Tribune libre proposée par Jean-Christophe Amarantinis, président du Synerpa
La vérité sur la qualité des Ehpad dérange ? Tant mieux
La publication récente des premiers résultats du nouveau dispositif d'évaluation des établissements et services médico-sociaux piloté par la Haute Autorité de Santé (HAS) marque une étape importante pour le secteur du grand âge. Attendu depuis de nombreuses années, ce référentiel constitue enfin un outil commun, structuré et objectivé permettant d'apprécier la qualité de l'accompagnement des personnes âgées. Pourtant, alors que les résultats sont désormais connus, certains choisissent d'en contester la crédibilité, au motif que les résultats sont particulièrement bons pour le secteur privé. Cette remise en cause appelle une réaction claire et je la porte au nom des acteurs de terrain engagés dans cette démarche.
En tant que première confédération des acteurs privés du grand âge, représentant près de 3 500 établissements et services accompagnant les personnes âgées, et forte d'une commission qualité réunissant quinze directeurs qualité issus d'Ehpad et de services à domicile indépendants ou en réseau, le Synerpa souhaite rappeler, en leur nom, plusieurs principes essentiels.
Inspiré du modèle préexistant pour les hôpitaux et les cliniques, le référentiel d'évaluation de la HAS adapté au secteur médico-social répond à une attente ancienne et largement partagée par tous les acteurs, quel que soit leur statut - public, privé associatif ou privé commercial : disposer d'un outil fiable, transparent et homogène pour objectiver la qualité de l'accompagnement.
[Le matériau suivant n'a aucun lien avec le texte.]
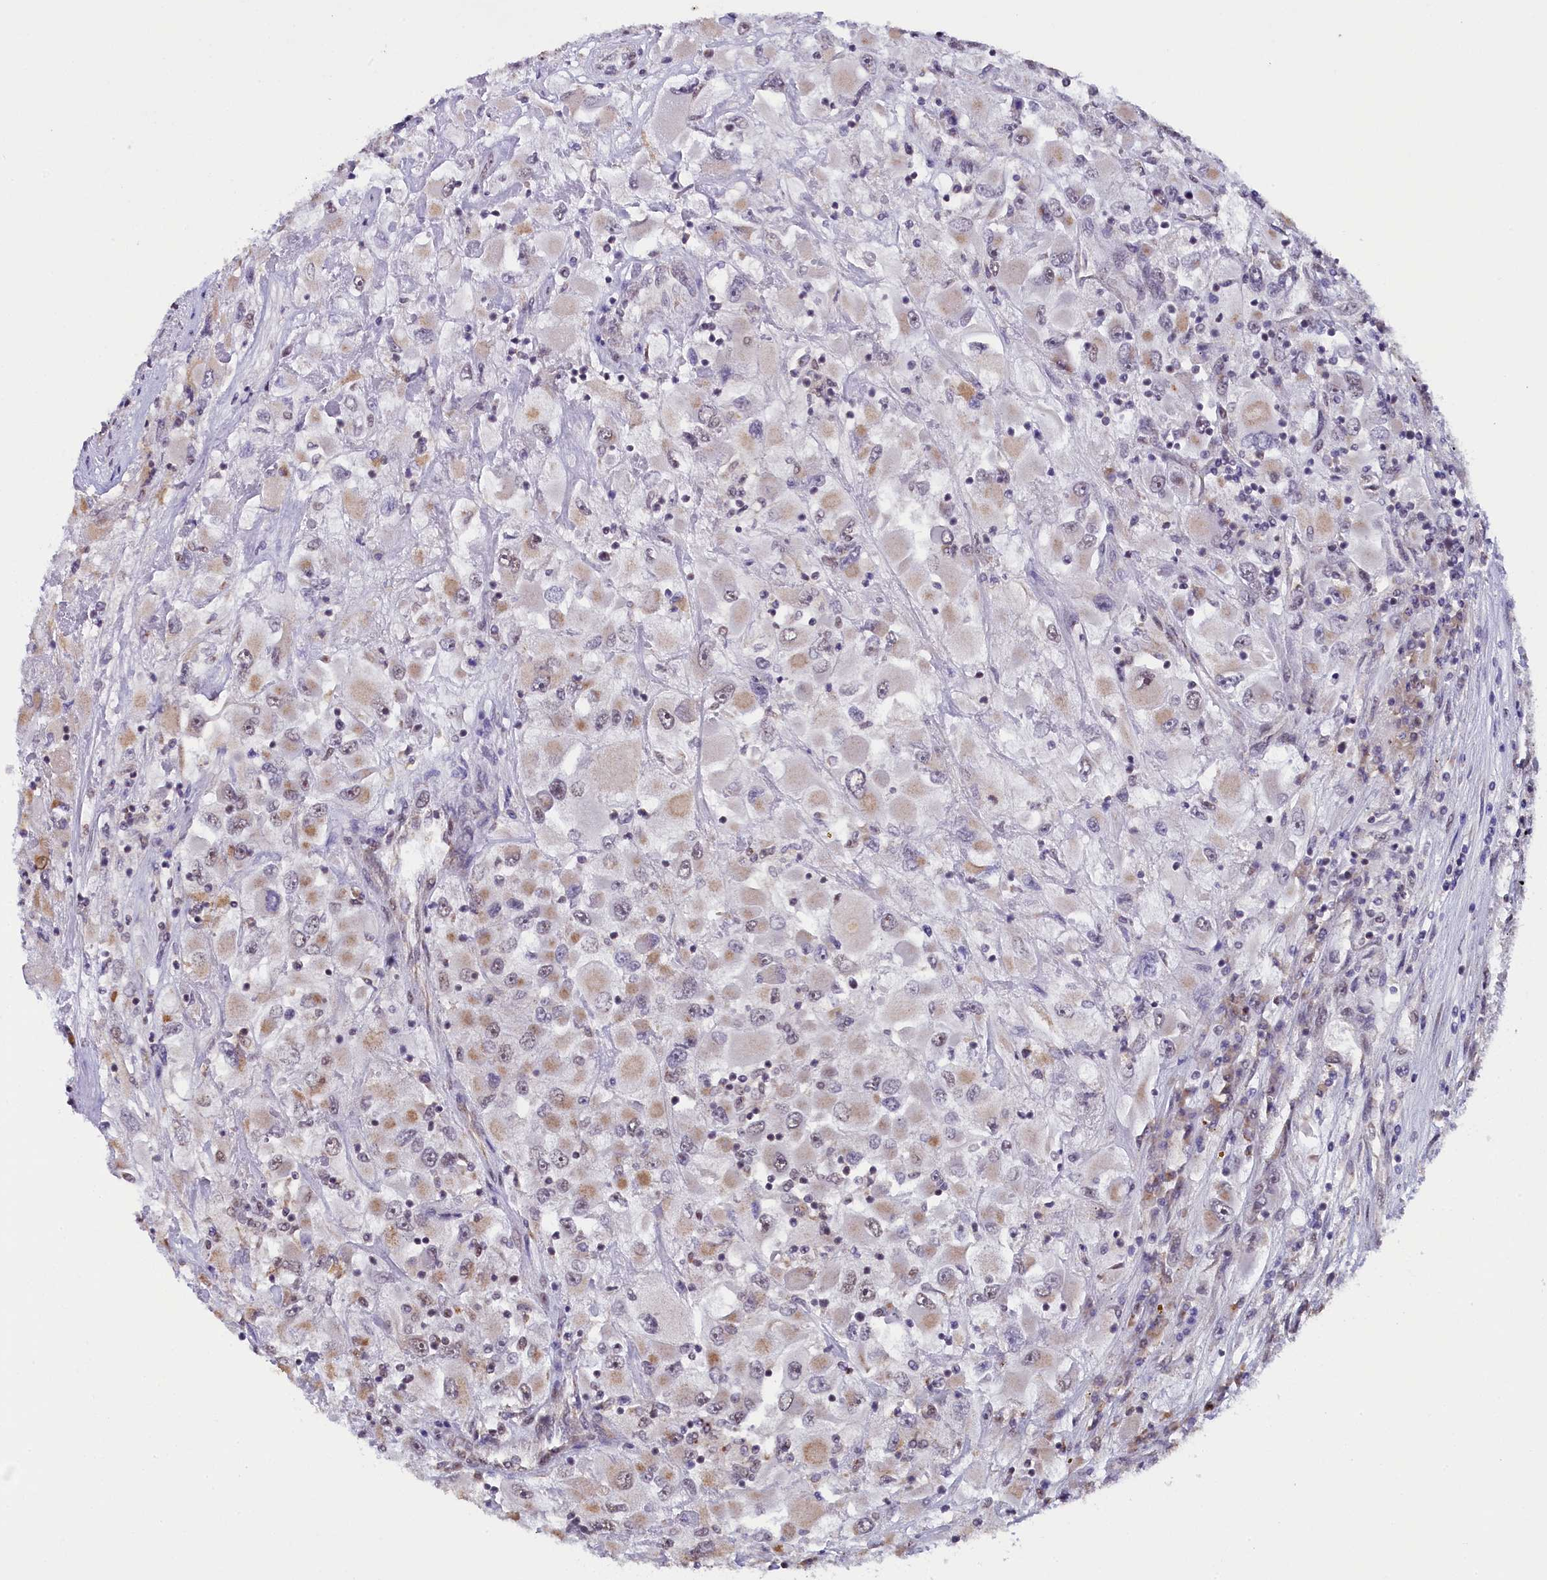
{"staining": {"intensity": "moderate", "quantity": "<25%", "location": "cytoplasmic/membranous"}, "tissue": "renal cancer", "cell_type": "Tumor cells", "image_type": "cancer", "snomed": [{"axis": "morphology", "description": "Adenocarcinoma, NOS"}, {"axis": "topography", "description": "Kidney"}], "caption": "Moderate cytoplasmic/membranous protein positivity is present in about <25% of tumor cells in renal cancer (adenocarcinoma). The protein of interest is stained brown, and the nuclei are stained in blue (DAB (3,3'-diaminobenzidine) IHC with brightfield microscopy, high magnification).", "gene": "NCBP1", "patient": {"sex": "female", "age": 52}}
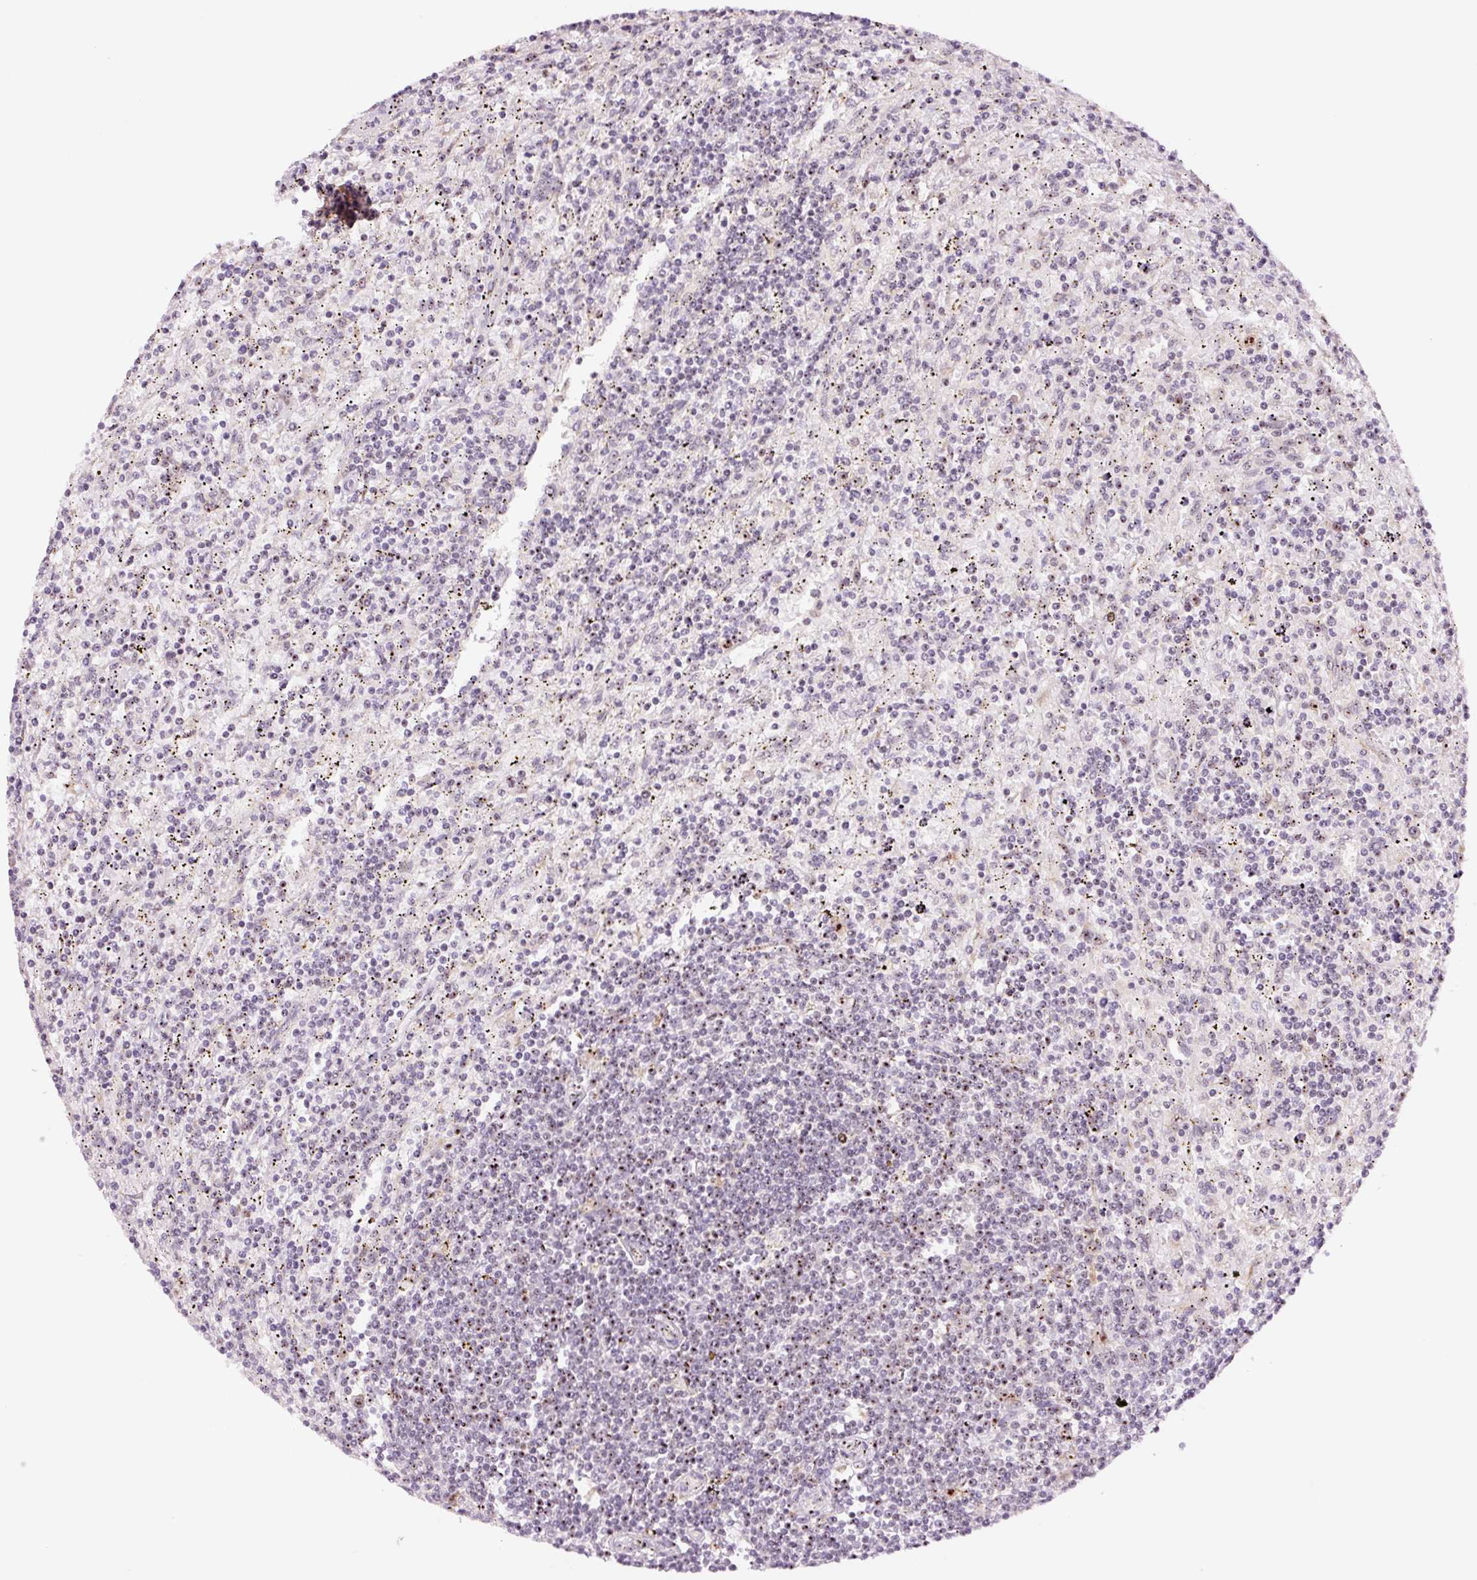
{"staining": {"intensity": "moderate", "quantity": "<25%", "location": "nuclear"}, "tissue": "lymphoma", "cell_type": "Tumor cells", "image_type": "cancer", "snomed": [{"axis": "morphology", "description": "Malignant lymphoma, non-Hodgkin's type, Low grade"}, {"axis": "topography", "description": "Spleen"}], "caption": "Human lymphoma stained with a protein marker reveals moderate staining in tumor cells.", "gene": "GNL3", "patient": {"sex": "male", "age": 76}}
Menée par la HAS, sa conception s'est inscrite dans une démarche de co-construction associant des professionnels de terrain - et notamment les directeurs qualité, des représentants des personnes accompagnées et l'ensemble des parties prenantes publiques et privées. Cette méthode, fondée sur l'expertise et l'expérience, renforce pleinement la légitimité du dispositif :
La méthode d'évaluation et la grille d'analyse sont strictement identiques pour tous les établissements, quel que soit leur statut.
Les critères sont connus, pertinents et objectifs. Ils reposent sur des réalités concrètes de terrain et s'appliquent sans distinction à l'ensemble des acteurs. L'évaluation n'est donc ni biaisée ni orientée : elle est commune et équitable.
L'évaluation repose sur une approche globale, menée sur site, à un instant donné, et non à distance. Il offre une vision à 360 degrés de l'accompagnement, intégrant la parole des résidents et de leurs familles. Grâce à la méthode des « accompagnés traceurs », l'expérience vécue par les personnes âgées et leur entourage est pleinement prise en compte, ce qui constitue une avancée majeure.
Les évaluations sont réalisées par des organismes indépendants, accrédités par le COFRAC, garantissant l'impartialité et la rigueur des pratiques.
La gouvernance des établissements est évaluée, mais les professionnels comme les personnes accompagnées sont également consultés, selon des règles identiques partout sur le territoire.
Depuis plusieurs années, les réseaux et établissements privés ont investi dans des fonctions qualité structurées. Leur objectif est clair : inscrire leurs organisations dans une démarche d'amélioration continue au service des personnes âgées, prendre au sérieux les exigences de qualité, participer à l'amélioration collective des standards du secteur.
Comme tout dispositif, l'évaluation de la HAS peut naturellement évoluer et s'améliorer. Fragiliser inutilement un tel outil, attendu depuis longtemps et essentiel à la confiance, nuirait à l'ensemble du secteur et aux résidents pris en charge.
Pour toutes ces raisons, nous regrettons vivement les tentatives de remise en cause de ce dispositif ces dernières semaines. Tout comme nous regrettons ceux qui voudraient à cette occasion nourrir une opposition stérile entre public et privé. Les besoins des personnes âgées sont les mêmes partout, tout comme l'exigence de qualité. Le secteur du grand âge a besoin de tous ses acteurs, rassemblés autour d'un objectif commun : garantir le meilleur accompagnement possible aux personnes âgées.